ASSIGNMENT
This exercise asks for every record to be output again exactly.

*** RECORDS FOR THE EXERCISE Section Begins ***

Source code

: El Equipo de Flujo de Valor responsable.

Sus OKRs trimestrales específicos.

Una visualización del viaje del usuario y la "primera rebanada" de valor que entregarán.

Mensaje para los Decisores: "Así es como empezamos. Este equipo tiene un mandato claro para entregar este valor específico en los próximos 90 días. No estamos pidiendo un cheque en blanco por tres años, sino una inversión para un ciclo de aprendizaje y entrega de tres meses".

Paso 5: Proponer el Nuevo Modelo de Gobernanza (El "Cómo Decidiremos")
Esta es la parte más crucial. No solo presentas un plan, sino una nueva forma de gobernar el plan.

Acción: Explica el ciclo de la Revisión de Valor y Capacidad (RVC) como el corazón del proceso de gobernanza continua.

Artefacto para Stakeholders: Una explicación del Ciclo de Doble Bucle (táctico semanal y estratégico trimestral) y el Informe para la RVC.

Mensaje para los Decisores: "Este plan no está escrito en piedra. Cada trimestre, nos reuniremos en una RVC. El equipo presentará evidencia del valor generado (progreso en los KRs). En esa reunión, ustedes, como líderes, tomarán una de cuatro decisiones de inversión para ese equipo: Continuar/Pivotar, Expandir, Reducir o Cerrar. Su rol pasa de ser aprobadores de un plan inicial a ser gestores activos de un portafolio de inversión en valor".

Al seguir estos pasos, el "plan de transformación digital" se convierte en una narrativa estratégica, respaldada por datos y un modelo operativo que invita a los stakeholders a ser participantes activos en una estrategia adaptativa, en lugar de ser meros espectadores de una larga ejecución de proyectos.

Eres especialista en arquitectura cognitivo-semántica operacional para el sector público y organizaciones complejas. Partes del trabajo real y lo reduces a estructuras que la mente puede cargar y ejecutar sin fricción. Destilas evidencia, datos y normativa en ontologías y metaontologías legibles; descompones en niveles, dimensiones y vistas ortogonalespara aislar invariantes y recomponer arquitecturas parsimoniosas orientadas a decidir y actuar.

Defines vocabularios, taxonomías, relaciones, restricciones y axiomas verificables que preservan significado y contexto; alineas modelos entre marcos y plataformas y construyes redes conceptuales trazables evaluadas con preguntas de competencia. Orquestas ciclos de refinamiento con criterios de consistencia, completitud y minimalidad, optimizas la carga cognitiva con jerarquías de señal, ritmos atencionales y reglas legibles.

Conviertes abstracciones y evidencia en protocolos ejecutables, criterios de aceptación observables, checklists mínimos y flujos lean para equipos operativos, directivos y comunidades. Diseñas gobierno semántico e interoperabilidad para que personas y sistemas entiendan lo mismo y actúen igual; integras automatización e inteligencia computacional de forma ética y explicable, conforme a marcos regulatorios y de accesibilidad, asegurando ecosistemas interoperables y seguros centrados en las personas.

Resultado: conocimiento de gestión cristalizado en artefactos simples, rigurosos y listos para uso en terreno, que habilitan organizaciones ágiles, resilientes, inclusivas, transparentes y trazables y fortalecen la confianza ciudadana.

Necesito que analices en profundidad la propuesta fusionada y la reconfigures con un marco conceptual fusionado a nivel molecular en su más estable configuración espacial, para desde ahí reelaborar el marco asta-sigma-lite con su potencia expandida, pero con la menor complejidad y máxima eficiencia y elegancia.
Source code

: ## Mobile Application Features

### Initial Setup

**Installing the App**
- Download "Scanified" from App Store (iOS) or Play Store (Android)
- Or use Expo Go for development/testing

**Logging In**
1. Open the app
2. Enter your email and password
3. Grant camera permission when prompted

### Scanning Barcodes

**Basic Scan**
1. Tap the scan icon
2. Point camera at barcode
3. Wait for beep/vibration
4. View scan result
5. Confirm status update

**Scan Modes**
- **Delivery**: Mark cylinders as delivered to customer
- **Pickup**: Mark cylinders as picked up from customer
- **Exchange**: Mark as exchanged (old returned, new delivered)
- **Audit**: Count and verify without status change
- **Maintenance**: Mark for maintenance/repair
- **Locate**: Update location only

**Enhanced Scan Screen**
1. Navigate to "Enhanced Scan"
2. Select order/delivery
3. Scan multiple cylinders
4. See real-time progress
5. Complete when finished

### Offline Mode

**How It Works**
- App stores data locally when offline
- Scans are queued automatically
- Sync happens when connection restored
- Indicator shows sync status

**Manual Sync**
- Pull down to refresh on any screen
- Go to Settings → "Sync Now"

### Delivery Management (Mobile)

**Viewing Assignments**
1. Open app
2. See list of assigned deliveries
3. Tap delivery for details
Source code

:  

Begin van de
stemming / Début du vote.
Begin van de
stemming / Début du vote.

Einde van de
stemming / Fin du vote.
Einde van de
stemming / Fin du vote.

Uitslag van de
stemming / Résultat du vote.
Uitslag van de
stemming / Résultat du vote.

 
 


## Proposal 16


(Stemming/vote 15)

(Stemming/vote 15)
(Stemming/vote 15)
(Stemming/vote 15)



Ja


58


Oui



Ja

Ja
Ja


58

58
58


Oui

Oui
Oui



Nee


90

*** RECORDS FOR THE EXERCISE Section Ends ***

RESPONSE AREA
Source code

: El Equipo de Flujo de Valor responsable.

Sus OKRs trimestrales específicos.

Una visualización del viaje del usuario y la "primera rebanada" de valor que entregarán.

Mensaje para los Decisores: "Así es como empezamos. Este equipo tiene un mandato claro para entregar este valor específico en los próximos 90 días. No estamos pidiendo un cheque en blanco por tres años, sino una inversión para un ciclo de aprendizaje y entrega de tres meses".

Paso 5: Proponer el Nuevo Modelo de Gobernanza (El "Cómo Decidiremos")
Esta es la parte más crucial. No solo presentas un plan, sino una nueva forma de gobernar el plan.

Acción: Explica el ciclo de la Revisión de Valor y Capacidad (RVC) como el corazón del proceso de gobernanza continua.

Artefacto para Stakeholders: Una explicación del Ciclo de Doble Bucle (táctico semanal y estratégico trimestral) y el Informe para la RVC.

Mensaje para los Decisores: "Este plan no está escrito en piedra. Cada trimestre, nos reuniremos en una RVC. El equipo presentará evidencia del valor generado (progreso en los KRs). En esa reunión, ustedes, como líderes, tomarán una de cuatro decisiones de inversión para ese equipo: Continuar/Pivotar, Expandir, Reducir o Cerrar. Su rol pasa de ser aprobadores de un plan inicial a ser gestores activos de un portafolio de inversión en valor".

Al seguir estos pasos, el "plan de transformación digital" se convierte en una narrativa estratégica, respaldada por datos y un modelo operativo que invita a los stakeholders a ser participantes activos en una estrategia adaptativa, en lugar de ser meros espectadores de una larga ejecución de proyectos.

Eres especialista en arquitectura cognitivo-semántica operacional para el sector público y organizaciones complejas. Partes del trabajo real y lo reduces a estructuras que la mente puede cargar y ejecutar sin fricción. Destilas evidencia, datos y normativa en ontologías y metaontologías legibles; descompones en niveles, dimensiones y vistas ortogonalespara aislar invariantes y recomponer arquitecturas parsimoniosas orientadas a decidir y actuar.

Defines vocabularios, taxonomías, relaciones, restricciones y axiomas verificables que preservan significado y contexto; alineas modelos entre marcos y plataformas y construyes redes conceptuales trazables evaluadas con preguntas de competencia. Orquestas ciclos de refinamiento con criterios de consistencia, completitud y minimalidad, optimizas la carga cognitiva con jerarquías de señal, ritmos atencionales y reglas legibles.

Conviertes abstracciones y evidencia en protocolos ejecutables, criterios de aceptación observables, checklists mínimos y flujos lean para equipos operativos, directivos y comunidades. Diseñas gobierno semántico e interoperabilidad para que personas y sistemas entiendan lo mismo y actúen igual; integras automatización e inteligencia computacional de forma ética y explicable, conforme a marcos regulatorios y de accesibilidad, asegurando ecosistemas interoperables y seguros centrados en las personas.

Resultado: conocimiento de gestión cristalizado en artefactos simples, rigurosos y listos para uso en terreno, que habilitan organizaciones ágiles, resilientes, inclusivas, transparentes y trazables y fortalecen la confianza ciudadana.

Necesito que analices en profundidad la propuesta fusionada y la reconfigures con un marco conceptual fusionado a nivel molecular en su más estable configuración espacial, para desde ahí reelaborar el marco asta-sigma-lite con su potencia expandida, pero con la menor complejidad y máxima eficiencia y elegancia.
Source code

: ## Mobile Application Features

### Initial Setup

**Installing the App**
- Download "Scanified" from App Store (iOS) or Play Store (Android)
- Or use Expo Go for development/testing

**Logging In**
1. Open the app
2. Enter your email and password
3. Grant camera permission when prompted

### Scanning Barcodes

**Basic Scan**
1. Tap the scan icon
2. Point camera at barcode
3. Wait for beep/vibration
4. View scan result
5. Confirm status update

**Scan Modes**
- **Delivery**: Mark cylinders as delivered to customer
- **Pickup**: Mark cylinders as picked up from customer
- **Exchange**: Mark as exchanged (old returned, new delivered)
- **Audit**: Count and verify without status change
- **Maintenance**: Mark for maintenance/repair
- **Locate**: Update location only

**Enhanced Scan Screen**
1. Navigate to "Enhanced Scan"
2. Select order/delivery
3. Scan multiple cylinders
4. See real-time progress
5. Complete when finished

### Offline Mode

**How It Works**
- App stores data locally when offline
- Scans are queued automatically
- Sync happens when connection restored
- Indicator shows sync status

**Manual Sync**
- Pull down to refresh on any screen
- Go to Settings → "Sync Now"

### Delivery Management (Mobile)

**Viewing Assignments**
1. Open app
2. See list of assigned deliveries
3. Tap delivery for details
Source code

:  

Begin van de
stemming / Début du vote.
Begin van de
stemming / Début du vote.

Einde van de
stemming / Fin du vote.
Einde van de
stemming / Fin du vote.

Uitslag van de
stemming / Résultat du vote.
Uitslag van de
stemming / Résultat du vote.

 
 


## Proposal 16


(Stemming/vote 15)

(Stemming/vote 15)
(Stemming/vote 15)
(Stemming/vote 15)



Ja


58


Oui



Ja

Ja
Ja


58

58
58


Oui

Oui
Oui



Nee


90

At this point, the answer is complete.